The risk is obvious: W max without access is a trap. If the enemy has too many slows, knockbacks, roots, stuns, or long-range carries, you will spend the whole fight running at people instead of damaging them. When that starts happening, stop forcing the W-first idea and return to E max in the next levels if possible.

If your augments heavily reward basic attacks or single-target dueling: R > E > Q > W or R > W > Q > E

Q can move up to second max only when you are consistently hitting champions. This is the clearest rule. If your fights are front-to-back brawls, if enemy melee champions are walking into you, or if your augment setup makes repeated attacks more valuable, Q second can be justified. You still usually want E first unless your entire game is built around sticking and punching.

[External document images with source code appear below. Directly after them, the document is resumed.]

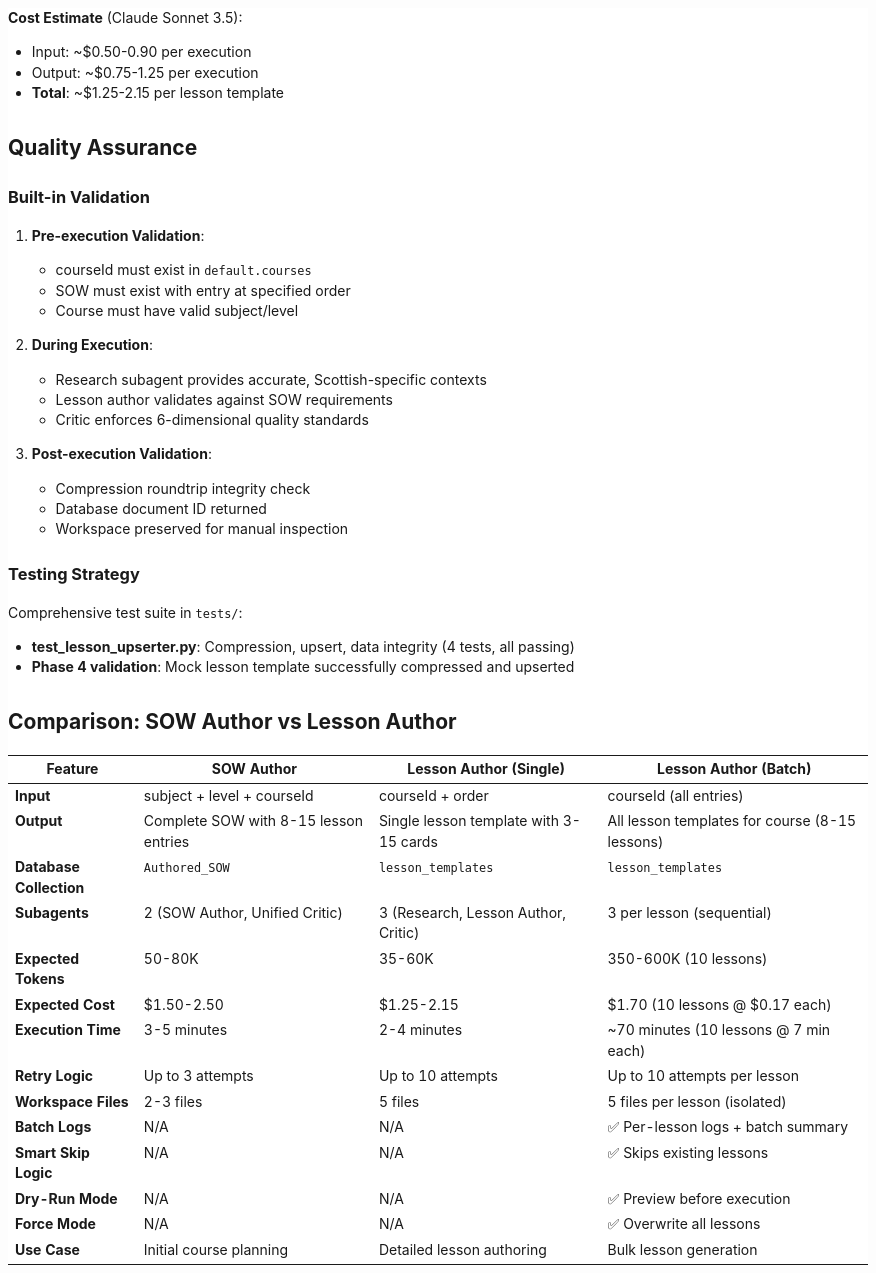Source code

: **Cost Estimate** (Claude Sonnet 3.5):
- Input: ~$0.50-0.90 per execution
- Output: ~$0.75-1.25 per execution
- **Total**: ~$1.25-2.15 per lesson template

## Quality Assurance

### Built-in Validation

1. **Pre-execution Validation**:
   - courseId must exist in `default.courses`
   - SOW must exist with entry at specified order
   - Course must have valid subject/level

2. **During Execution**:
   - Research subagent provides accurate, Scottish-specific contexts
   - Lesson author validates against SOW requirements
   - Critic enforces 6-dimensional quality standards

3. **Post-execution Validation**:
   - Compression roundtrip integrity check
   - Database document ID returned
   - Workspace preserved for manual inspection

### Testing Strategy

Comprehensive test suite in `tests/`:
- **test_lesson_upserter.py**: Compression, upsert, data integrity (4 tests, all passing)
- **Phase 4 validation**: Mock lesson template successfully compressed and upserted

## Comparison: SOW Author vs Lesson Author

| Feature | SOW Author | Lesson Author (Single) | Lesson Author (Batch) |
|---------|------------|------------------------|----------------------|
| **Input** | subject + level + courseId | courseId + order | courseId (all entries) |
| **Output** | Complete SOW with 8-15 lesson entries | Single lesson template with 3-15 cards | All lesson templates for course (8-15 lessons) |
| **Database Collection** | `Authored_SOW` | `lesson_templates` | `lesson_templates` |
| **Subagents** | 2 (SOW Author, Unified Critic) | 3 (Research, Lesson Author, Critic) | 3 per lesson (sequential) |
| **Expected Tokens** | 50-80K | 35-60K | 350-600K (10 lessons) |
| **Expected Cost** | $1.50-2.50 | $1.25-2.15 | $1.70 (10 lessons @ $0.17 each) |
| **Execution Time** | 3-5 minutes | 2-4 minutes | ~70 minutes (10 lessons @ 7 min each) |
| **Retry Logic** | Up to 3 attempts | Up to 10 attempts | Up to 10 attempts per lesson |
| **Workspace Files** | 2-3 files | 5 files | 5 files per lesson (isolated) |
| **Batch Logs** | N/A | N/A | ✅ Per-lesson logs + batch summary |
| **Smart Skip Logic** | N/A | N/A | ✅ Skips existing lessons |
| **Dry-Run Mode** | N/A | N/A | ✅ Preview before execution |
| **Force Mode** | N/A | N/A | ✅ Overwrite all lessons |
| **Use Case** | Initial course planning | Detailed lesson authoring | Bulk lesson generation |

Do not max Q early just because you want more kill pressure. Q needs contact. If you are hitting tanks for two seconds and then getting peeled away, E or W would have done more work. Q second is best when someone on the enemy team is forced to fight you, not when you are hoping the backline lets you reach them.

Quick adjustment rules

  • Enemy outranges you: Max E first. You need safe pressure before committing, or you will lose health for free.
  • Enemy is mostly melee: E first is still safe, but W first or Q second becomes more reasonable if you are getting long fights.
  • Your team has strong engage: W gains value because you can follow immediately instead of starting every fight yourself.
  • Your team lacks engage: E gains value because you may need to soften targets before anyone can go in.
  • You are being kited every fight: Do not greed Q. Prioritize W after E so you can actually stay in range.
  • You are free-hitting in dragon form: Q second becomes better, but only if that pattern is happening repeatedly, not once after a lucky engage.

Best general answer: play R > E > W > Q unless your augments and the lobby both prove that melee uptime is reliable. The wrong order is expensive on Shyvana because she has no patience for being half-built. Too much melee damage with no access gets kited. Too much movement with no pressure gets ignored. Too little E makes you invisible before the fight starts.